What you will do:
A - Transcribe everything in the forum post about grouping equipment names from "I presumed I'd" down to "to take suggestions.".
B - In the forum post about grouping equipment names, which Python package is the poster using to get the distance between two string values?
C - Write the next part of the forum post about grouping equipment names by string comparison, picking up after its final sentence.

Reputation: 75
I have sets of data. The first (A) is a list of equipment with sophisticated names. The second is a list of more broad equipment categories (B) - to which I have to group the first list into using string comparisons. I'm aware this won't be perfect.
For each entity in List A - I'd like to establish the levenshtein distance for each entity in List B. The record in List B with the highest score will be the group to which I'll assign that data point.
I'm very rusty in python - and am playing around with FuzzyWuzzy to get the distance between two string values. However - I can't quite figure out how to iterate through each list to produce what I need.
I presumed I'd just create a list for each data set and write a pretty basic loop for each - but like I said I'm a little rusty and not having any luck.
Any help would be greatly appreciated! If there is another package that will allow me to do this (not Fuzzy) - I'm glad to take suggestions.

Supplied entries:
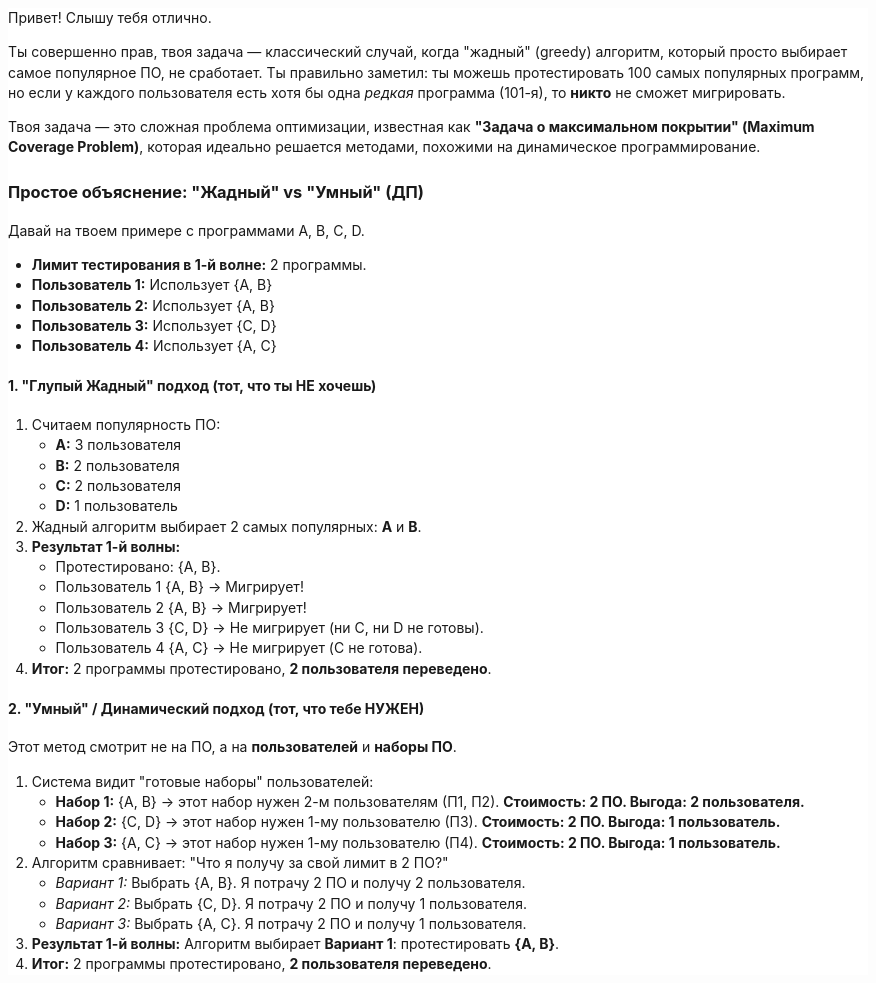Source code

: Привет! Слышу тебя отлично.

Ты совершенно прав, твоя задача — классический случай, когда "жадный" (greedy) алгоритм, который просто выбирает самое популярное ПО, не сработает. Ты правильно заметил: ты можешь протестировать 100 самых популярных программ, но если у каждого пользователя есть хотя бы одна *редкая* программа (101-я), то **никто** не сможет мигрировать.

Твоя задача — это сложная проблема оптимизации, известная как **"Задача о максимальном покрытии" (Maximum Coverage Problem)**, которая идеально решается методами, похожими на динамическое программирование.

### Простое объяснение: "Жадный" vs "Умный" (ДП)

Давай на твоем примере с программами A, B, C, D.

* **Лимит тестирования в 1-й волне:** 2 программы.
* **Пользователь 1:** Использует {A, B}
* **Пользователь 2:** Использует {A, B}
* **Пользователь 3:** Использует {C, D}
* **Пользователь 4:** Использует {A, C}

#### 1. "Глупый Жадный" подход (тот, что ты НЕ хочешь)

1.  Считаем популярность ПО:
    * **A:** 3 пользователя
    * **B:** 2 пользователя
    * **C:** 2 пользователя
    * **D:** 1 пользователь
2.  Жадный алгоритм выбирает 2 самых популярных: **A** и **B**.
3.  **Результат 1-й волны:**
    * Протестировано: {A, B}.
    * Пользователь 1 {A, B} -> Мигрирует!
    * Пользователь 2 {A, B} -> Мигрирует!
    * Пользователь 3 {C, D} -> Не мигрирует (ни C, ни D не готовы).
    * Пользователь 4 {A, C} -> Не мигрирует (C не готова).
4.  **Итог:** 2 программы протестировано, **2 пользователя переведено**.

#### 2. "Умный" / Динамический подход (тот, что тебе НУЖЕН)

Этот метод смотрит не на ПО, а на **пользователей** и **наборы ПО**.

1.  Система видит "готовые наборы" пользователей:
    * **Набор 1:** {A, B} -> этот набор нужен 2-м пользователям (П1, П2). **Стоимость: 2 ПО. Выгода: 2 пользователя.**
    * **Набор 2:** {C, D} -> этот набор нужен 1-му пользователю (П3). **Стоимость: 2 ПО. Выгода: 1 пользователь.**
    * **Набор 3:** {A, C} -> этот набор нужен 1-му пользователю (П4). **Стоимость: 2 ПО. Выгода: 1 пользователь.**
2.  Алгоритм сравнивает: "Что я получу за свой лимит в 2 ПО?"
    * *Вариант 1:* Выбрать {A, B}. Я потрачу 2 ПО и получу 2 пользователя.
    * *Вариант 2:* Выбрать {C, D}. Я потрачу 2 ПО и получу 1 пользователя.
    * *Вариант 3:* Выбрать {A, C}. Я потрачу 2 ПО и получу 1 пользователя.
3.  **Результат 1-й волны:** Алгоритм выбирает **Вариант 1**: протестировать **{A, B}**.
4.  **Итог:** 2 программы протестировано, **2 пользователя переведено**.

Answers to this exercise:
A -
I presumed I'd just create a list for each data set and write a pretty basic loop for each - but like I said I'm a little rusty and not having any luck.
Any help would be greatly appreciated! If there is another package that will allow me to do this (not Fuzzy) - I'm glad to take suggestions.

B - FuzzyWuzzy

C -
Upvotes: 5
Views: 1103
Reputation: 60984
It looks like the process.extractOne
function is what you're looking for. A simple use case is something like
from fuzzywuzzy import process
from collections import defaultdict
complicated_names = ['leather couch', 'left-handed screwdriver', 'tomato peeler']
generic_names = ['couch', 'screwdriver', 'peeler']
group = defaultdict(list)
for name in complicated_names:
group[process.extractOne(name, generic_names)[0]].append(name)
defaultdict
is a dictionary that has default values for all keys.
We loop over all the complicated names, use fuzzywuzzy
to find the closest match, and then add the name to the list
associated with that match.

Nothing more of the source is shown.